Nos bastidores da política acreana, o que antes circulava como mera especulação — quase tratado como “conversa de corredor” — começa, curiosamente, a ganhar contornos públicos. Ainda assim, permanece envolto em silêncio seletivo, sobretudo no que diz respeito às reais motivações que teriam levado a ex-prefeita Fernanda Hassem a não mais seguir alinhada ao grupo do governador Gladson Cameli e da vice-governadora Mailza Assis.
Há alguns meses, o site De Frente com a Notícia já havia antecipado, com base em fonte anônima, a possibilidade de um reposicionamento político envolvendo a ex-prefeita. À época, a informação foi prontamente rechaçada por aliados, classificada — não sem certo entusiasmo — como “calúnia” ou “fake”. Hoje, no entanto, o que antes era descartado como invenção começa a se materializar como aquilo que, ironicamente, sempre foi: uma antecipação dos fatos. Um roteiro conhecido na política local, onde negar primeiro e confirmar depois parece fazer parte de uma estratégia quase institucionalizada — ainda que, no processo, a inteligência do eleitor seja frequentemente colocada à prova.
Agora, o tema retorna de forma mais explícita. Durante uso da tribuna, o deputado estadual Tadeu Hassem confirmou o movimento de saída da base de apoio governista. Um gesto político, sem dúvida, mas que segue curiosamente desacompanhado de explicações objetivas à população — como se decisões dessa magnitude pudessem prescindir de transparência.

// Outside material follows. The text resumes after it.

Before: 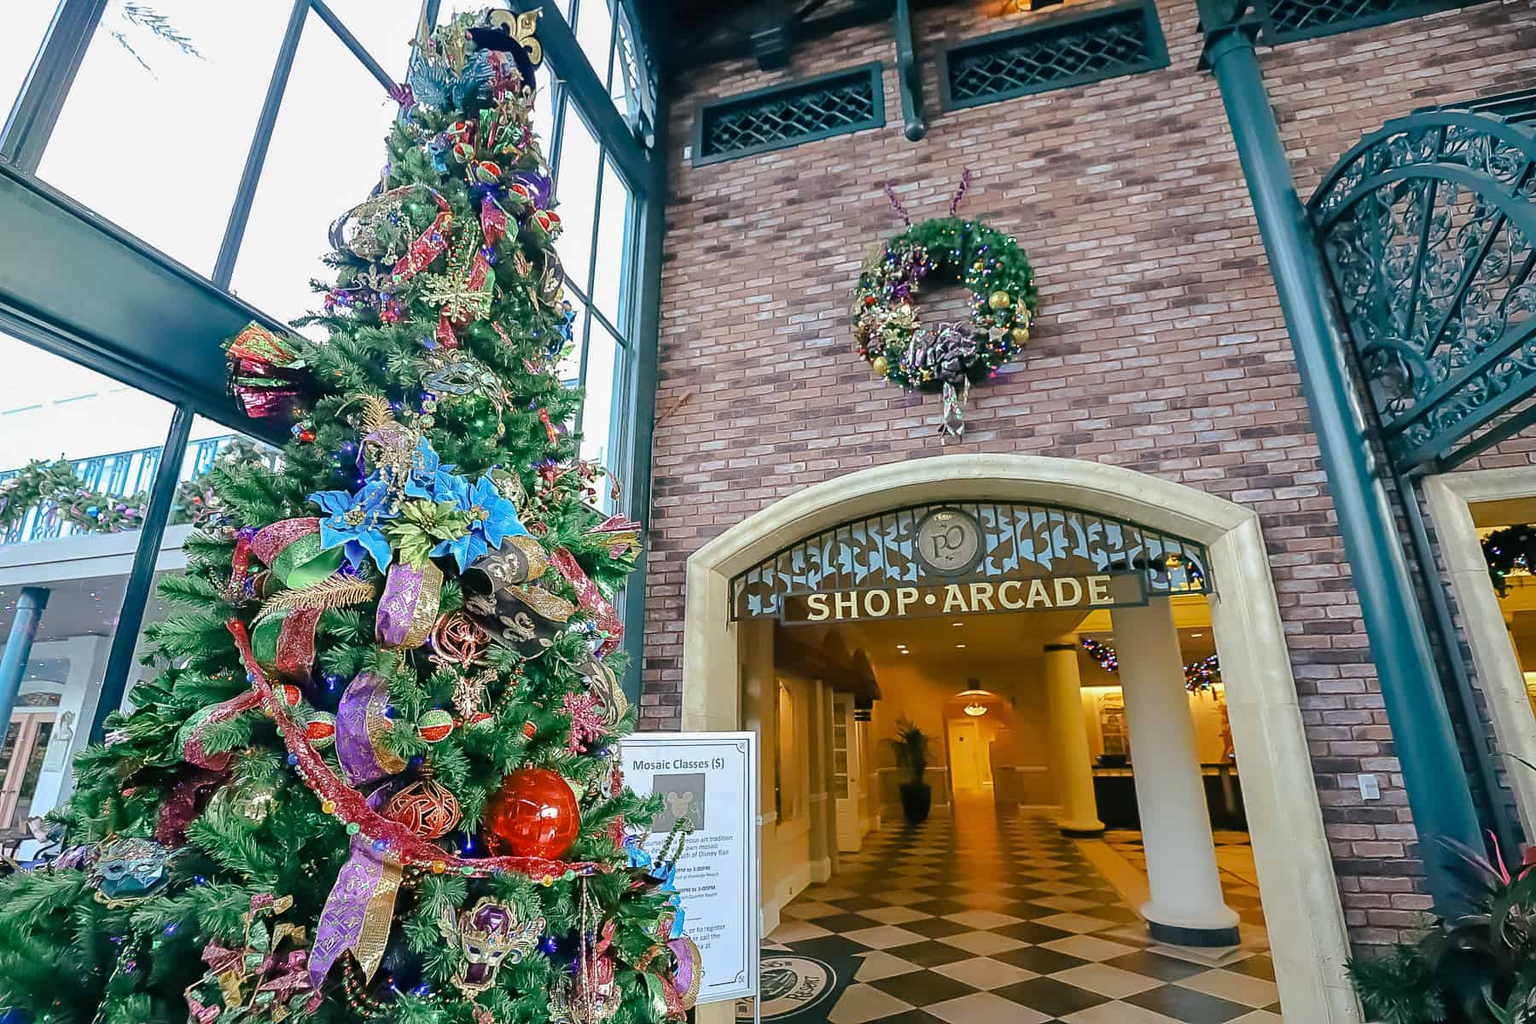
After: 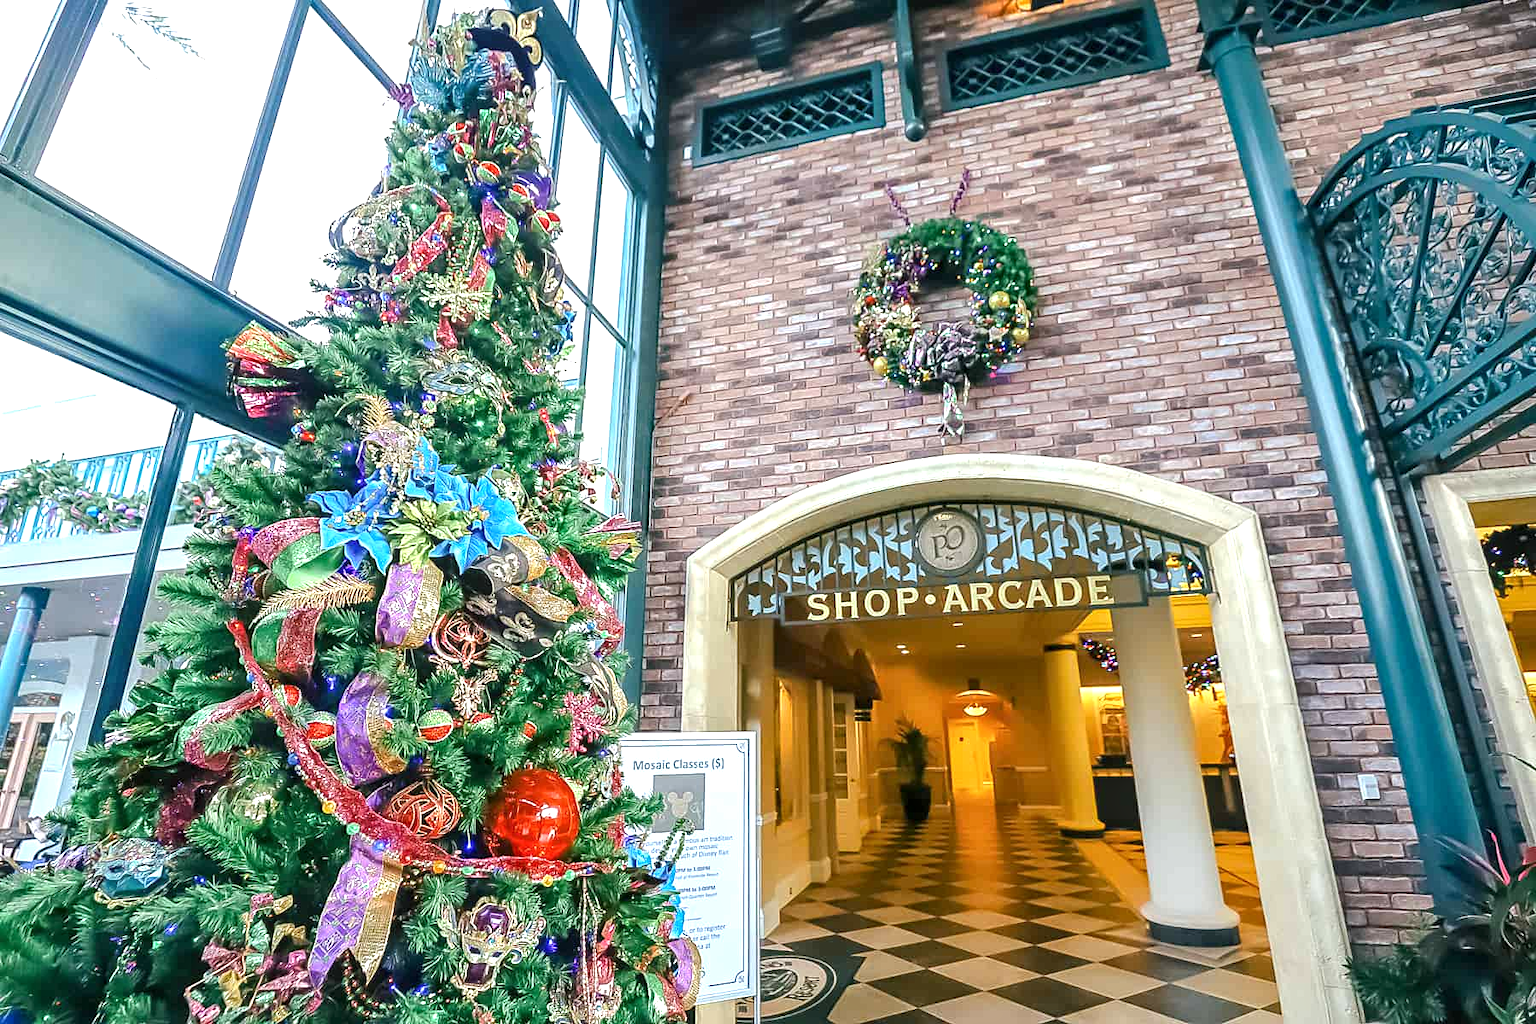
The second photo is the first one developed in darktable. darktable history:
exposure: black level correction 0, exposure 0.693 EV, compensate highlight preservation false
local contrast: on, module defaults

Irmão da ex-prefeita, o parlamentar reforçou o reposicionamento, mas evitou detalhar os fatores que levaram ao distanciamento da gestão da governadora Marilza Assis. Optou-se, ao que tudo indica, por uma “discrição estratégica” — expressão elegante para definir o silêncio que, não raramente, acompanha rearranjos políticos dessa natureza.
A ausência de justificativas claras, previsivelmente, abre espaço para as mais variadas interpretações: divergências internas, insatisfações não declaradas ou, quem sabe, cálculos eleitorais cuidadosamente desenhados para o futuro. Em um ambiente onde alianças mudam com a mesma facilidade com que são anunciadas, o não dito costuma carregar tanto — ou mais — significado quanto qualquer discurso oficial.
Enquanto isso, o eleitor observa. Entre versões, negativas e confirmações tardias, cresce a sensação de que, mais uma vez, os movimentos políticos acontecem em um ritmo próprio — distante da transparência prometida em campanhas e próximo de uma lógica onde explicar parece opcional.
No tabuleiro político, as peças seguem se movendo. E o que ontem era tratado como rumor, hoje se consolida como fato — ainda que revelado em doses controladas. Resta saber se, desta vez, os motivos virão à tona por iniciativa dos próprios protagonistas ou, como de costume, pela força inevitável dos acontecimentos.